Schedule A: Law Society of British Columbia best practices for using video-conferencing when providing legal advice or services

When using video conferencing for the provision of legal advice or services, lawyers should:

  • Confirm the client’s consent to proceed in this manner.
  • Ask that all individuals in the remote location introduce themselves.
  • Ensure there is no one else at the remote location who may be improperly influencing the client.
  • Make sure that audio and video feeds are stable and that you can hear and see all parties.
  • Where identification is produced to support verification of identity, ensure that a copy of the document (front and back) is sent to you in advance of the online meeting and that when it is produced that the entire document is visible and legible.
  • Determine how to provide the client with copies of the document executed remotely.
  • Confirm your client’s understanding about the documents they are executing and provide adequate opportunity for them to ask questions during the video conference.
  • Maintain detailed records including: date, start and end time, method of communication, identity of all present, and minutes of content of meeting.

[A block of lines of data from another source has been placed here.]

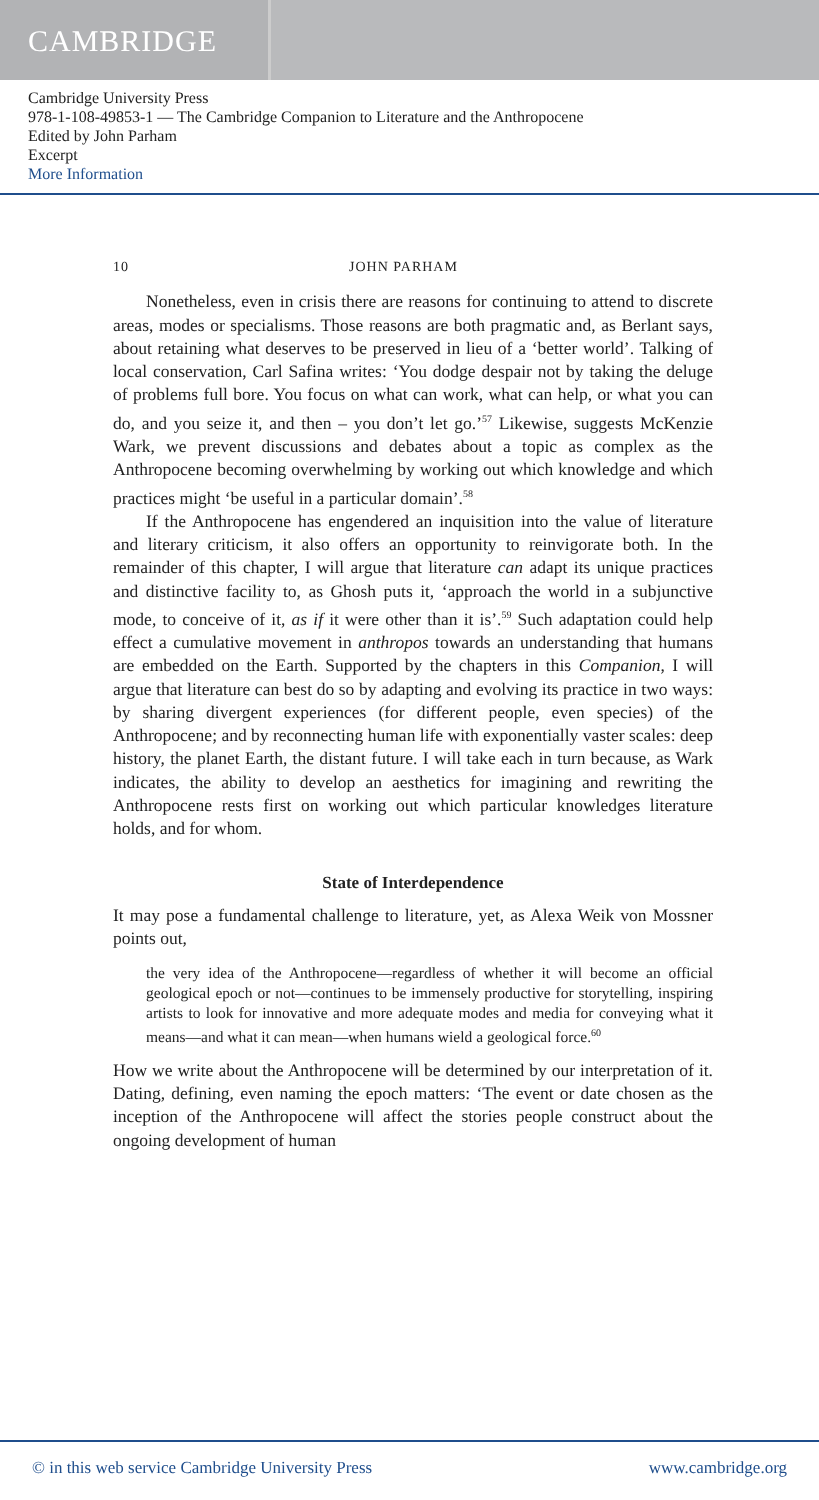CAMBRIDGE
Cambridge University Press
978-1-108-49853-1 — The Cambridge Companion to Literature and the Anthropocene
Edited by John Parham
Excerpt
More Information
10 JOHN PARHAM
Nonetheless, even in crisis there are reasons for continuing to attend to discrete areas, modes or specialisms. Those reasons are both pragmatic and, as Berlant says, about retaining what deserves to be preserved in lieu of a ‘better world’. Talking of local conservation, Carl Safina writes: ‘You dodge despair not by taking the deluge of problems full bore. You focus on what can work, what can help, or what you can do, and you seize it, and then – you don’t let go.’<sup>57</sup> Likewise, suggests McKenzie Wark, we prevent discussions and debates about a topic as complex as the Anthropocene becoming overwhelming by working out which knowledge and which practices might ‘be useful in a particular domain’.<sup>58</sup>
If the Anthropocene has engendered an inquisition into the value of literature and literary criticism, it also offers an opportunity to reinvigorate both. In the remainder of this chapter, I will argue that literature can adapt its unique practices and distinctive facility to, as Ghosh puts it, ‘approach the world in a subjunctive mode, to conceive of it, as if it were other than it is’.<sup>59</sup> Such adaptation could help effect a cumulative movement in anthropos towards an understanding that humans are embedded on the Earth. Supported by the chapters in this Companion, I will argue that literature can best do so by adapting and evolving its practice in two ways: by sharing divergent experiences (for different people, even species) of the Anthropocene; and by reconnecting human life with exponentially vaster scales: deep history, the planet Earth, the distant future. I will take each in turn because, as Wark indicates, the ability to develop an aesthetics for imagining and rewriting the Anthropocene rests first on working out which particular knowledges literature holds, and for whom.
State of Interdependence
It may pose a fundamental challenge to literature, yet, as Alexa Weik von Mossner points out,
the very idea of the Anthropocene—regardless of whether it will become an official geological epoch or not—continues to be immensely productive for storytelling, inspiring artists to look for innovative and more adequate modes and media for conveying what it means—and what it can mean—when humans wield a geological force.<sup>60</sup>
How we write about the Anthropocene will be determined by our interpretation of it. Dating, defining, even naming the epoch matters: ‘The event or date chosen as the inception of the Anthropocene will affect the stories people construct about the ongoing development of human
© in this web service Cambridge University Press www.cambridge.org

Schedule B: Preferred form of jurat:

Sworn before me at the city of Victoria, in the Province of British Columbia, this 31st day of March, 2020. The deponent was not physically present before me because < it is medically unsafe to meet him in person due to Covid-19> but was linked with me using video technology. I followed the process described in Practice Bulletin 01-20 Process for Remote Witnessing of Affidavits for use in Land Title Applications and complied with the Law Society of British Columbia best practices for using video-conferencing when providing legal advice or services.